Acórdão 0702835-71.2025.8.07.0001
- Julgamento:
- 22 de abril de 2026
- Órgão:
- 3ª TURMA CRIMINAL
- Relator(a):
- DEMETRIUS GOMES CAVALCANTI
Íntegra da ementa.
APELAÇÃO CRIMINAL. CONHECIMENTO PARCIAL. FALTA DE INTERESSE RECURSAL. ADULTERAÇÃO DE SINAL IDENTIFICADOR DE VEÍCULO AUTOMOTOR. ABSOLVIÇÃO INVIÁVEL. AUTORIA E MATERIALIDADE COMPROVADAS. POSSE DE VEÍCULO COM SINAIS ADULTERADOS. COMPROVAÇÃO DAS ALTERAÇÕES POR EXAME PERICIAL. CONJUNTO PROBATÓRIO FIRME E COESO. DOLO CONFIGURADO. DESCONHECIMENTO DA ILICITUDE DA CONDUTA. NÃO DEMONSTRADO. DOSIMETRIA ADEQUADA. REGIME PRISIONAL. PENA INFERIOR A QUATRO ANOS. RÉU REINCIDENTE. CIRCUNSTÂNCIAS JUDICIAIS FAVORÁVEIS. CABIMENTO DO REGIME INICIAL SEMIABERTO. SÚMULA N. 269/STJ. RECURSO PARCIALMENTE CONHECIDO E, NESSA EXTENSÃO, PARCIALMENTE PROVIDO. 1. Configura falta de interesse recursal o pedido formulado pela Defesa que já foi atendido na sentença, o que conduz ao conhecimento parcial da apelação. 2. O conjunto probatório revelou-se firme e coeso para a manutenção da condenação do réu pelo crime de adulteração de sinal identificador de veículo automotor, sobretudo, a confissão extrajudicial do réu, que admitiu a posse da motocicleta dentro de seu terreno, os depoimentos dos policiais responsáveis pela prisão em flagrante do acusado, além da prova pericial. 2.1 A tentativa de desqualificar os depoimentos dos policiais militares, com base em alegações genéricas, não é suficiente para afastar sua credibilidade, pois os depoimentos foram prestados sob o crivo do contraditório e da ampla defesa, e não há indícios de falsidade ou má-fé. 3. A autoria do crime descrito no artigo 311 do Código Penal não se configura apenas quando o agente realiza propriamente a adulteração de sinais identificadores do veículo, mas também, quando o veículo, com modificações ilegais, é apreendido na posse do acusado, cabendo à Defesa o ônus de demonstrar a ausência de ciência ou a origem lícita da situação, o que não ocorreu no caso. 4. Em regra, a reincidência atrai a fixação de regime mais gravoso (fechado), sendo essa fixação decorrente de imposição legal.

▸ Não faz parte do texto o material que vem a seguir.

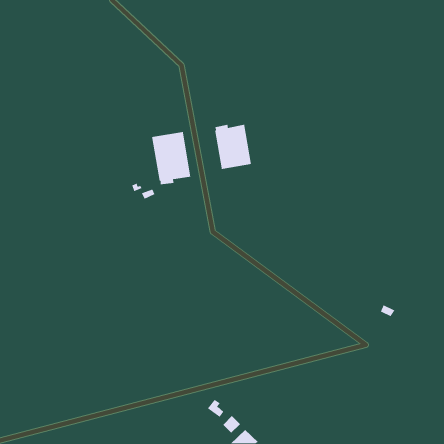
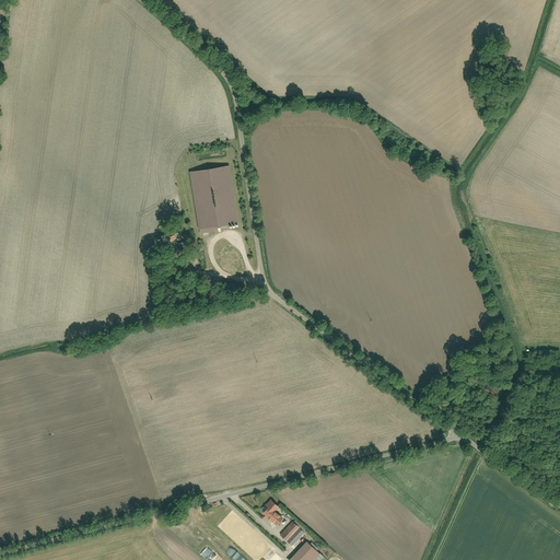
building: [214,124,252,170] -> none

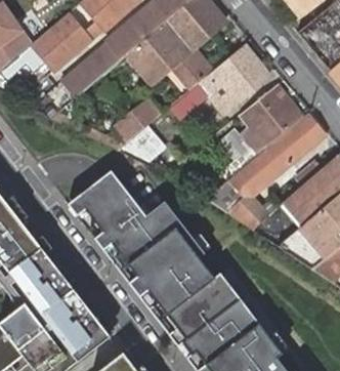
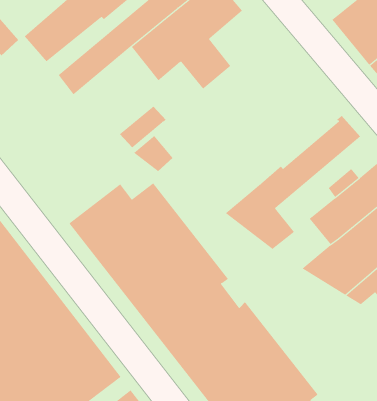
building: [168,45,269,120] -> none
building: [217,84,302,181] -> none

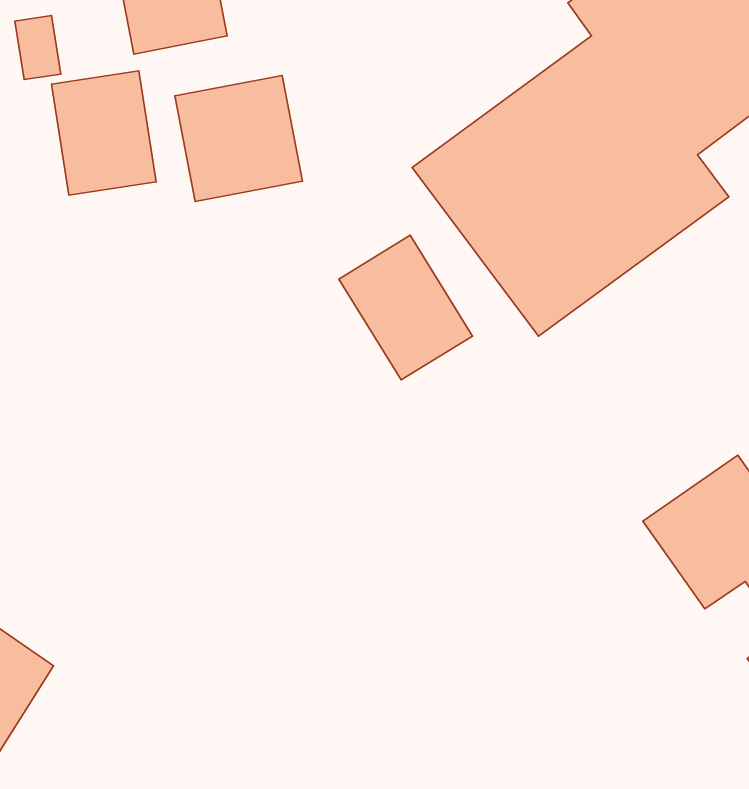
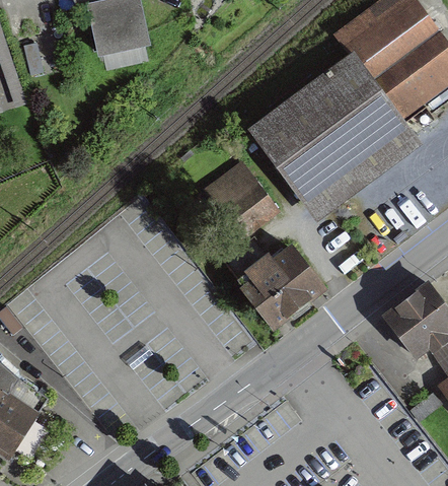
building: [51,71,156,195] -> none
building: [175,75,302,202] -> none
building: none -> [229,247,318,331]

Ocorre que, a teor do que dispõe a Súmula n. 269 do Superior Tribunal de Justiça é cabível adoção do regime prisional semiaberto a réu reincidente, condenado a pena igual ou inferior a quatro anos, quando favoráveis as circunstâncias judiciais, situação verificada no caso. Regime inicial de cumprimento de pena alterado do fechado para o semiaberto. 5. Recurso parcialmente conhecido e, na parte conhecida, parcialmente provido.